Plugging the leak: Barrier island restoration following Hurricane Katrina enhances larval retention and improves salinity regime for oysters in Mobile Bay, Alabama

• We apply a 3D oyster larval transport model to Mobile Bay, Alabama.
• To study causes of oyster declines after creation of an inlet by Hurricane Katrina.
• Increased salinity and reduced larval retention are possible drivers for oyster declines.
• Closing the inlet is likely to improve conditions for oysters in Mobile Bay.
• We show how large scale changes in marine landscape can alter oyster habitat quality.

Data:
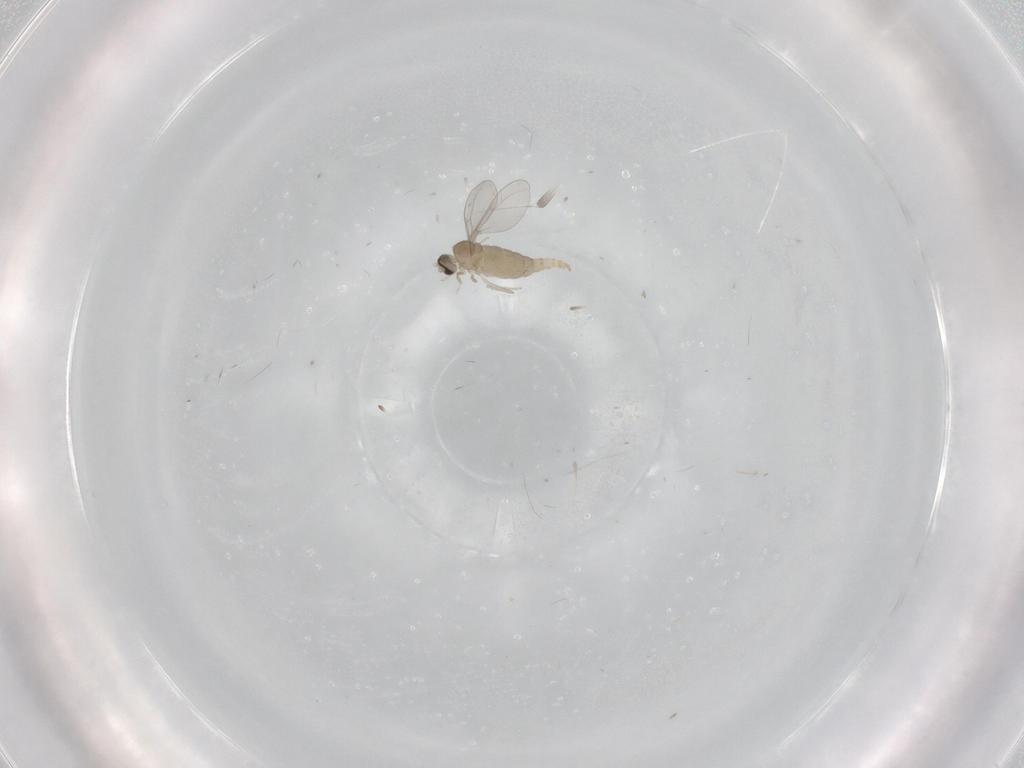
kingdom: Animalia
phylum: Arthropoda
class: Insecta
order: Diptera
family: Cecidomyiidae
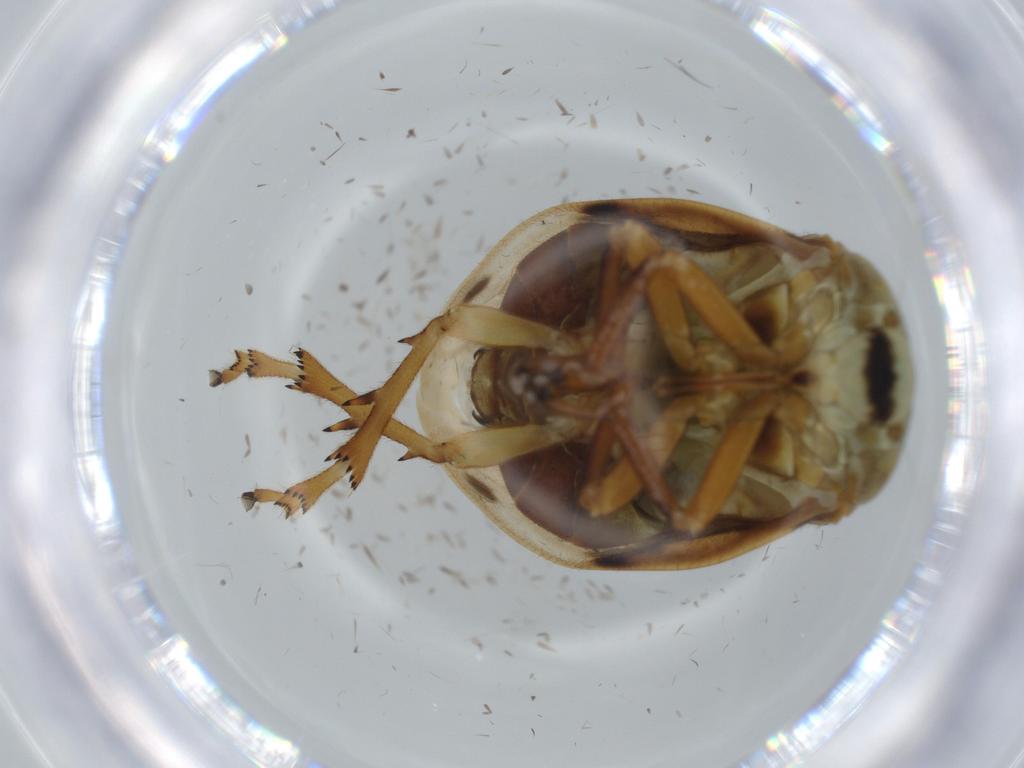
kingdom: Animalia
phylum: Arthropoda
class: Insecta
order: Hemiptera
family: Clastopteridae
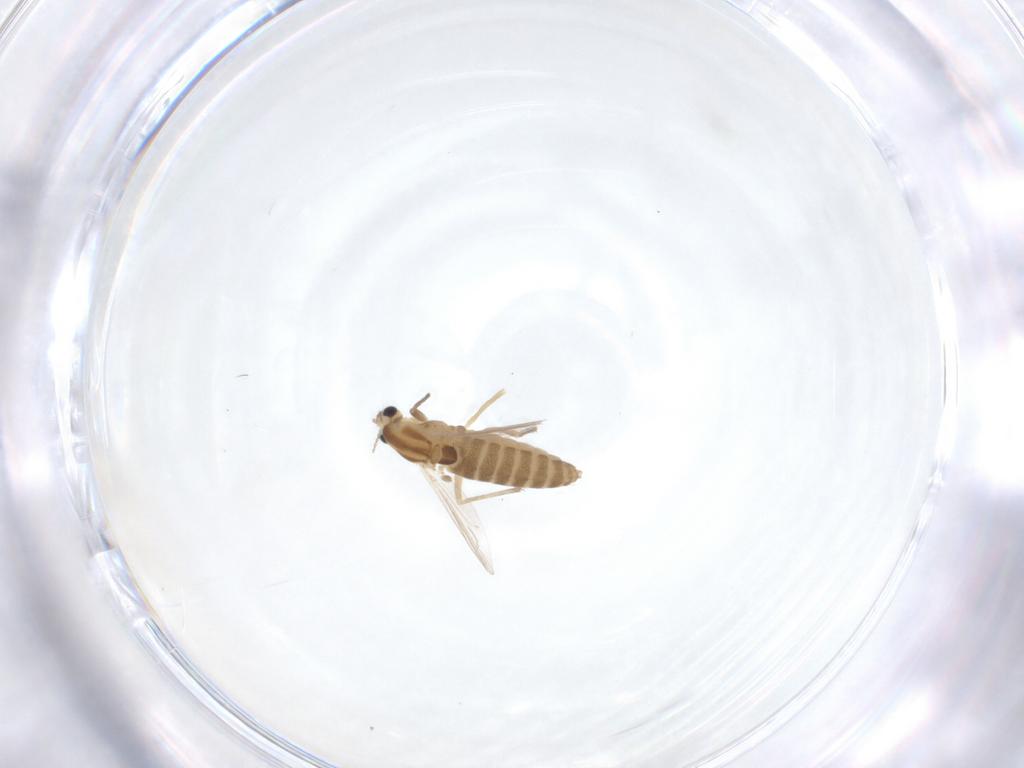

What this task involves:
Write what comes next in the Mobile Bay oyster study summary, picking up after its final bullet point.

Output of the exercise:
Changes in geomorphology of estuaries are common following major perpetuations such as hurricanes and may have profound impacts on biological systems. Hurricane Katrina in 2005 created a new pass, called Katrina Cut, halving Dauphin Island in Mobile Bay, Alabama. Significant decline in oyster population at Cedar Point Reef, the primary oyster harvest grounds in Mobile Bay, had persisted since then until the Cut was artificially closed in 2010. A bio-physical model for hydrodynamics and oyster larval transport was used to evaluate two potential mechanisms responsible for oyster population declines: salinity changes in the context of oyster habitat suitability and retention of oyster larvae. The model results revealed that when open Katrina Cut increased salinity at Cedar Point Reef. During high freshwater discharge, in particular, water exchange through Katrina Cut increased the bottom salinity from <5 psu to well over 15 (sometimes >20) psu during the tropic tides. Elevated salinities are associated with greater predation on oysters and higher disease incidence. The presence of the Katrina Cut also reduced larval retention in the spawning area regardless of tidal or river discharge conditions. We conclude that closing the Cut likely improved conditions for oysters within Mobile Bay and eastern Mississippi Sound and that these improved conditions have contributed to increased oyster landings.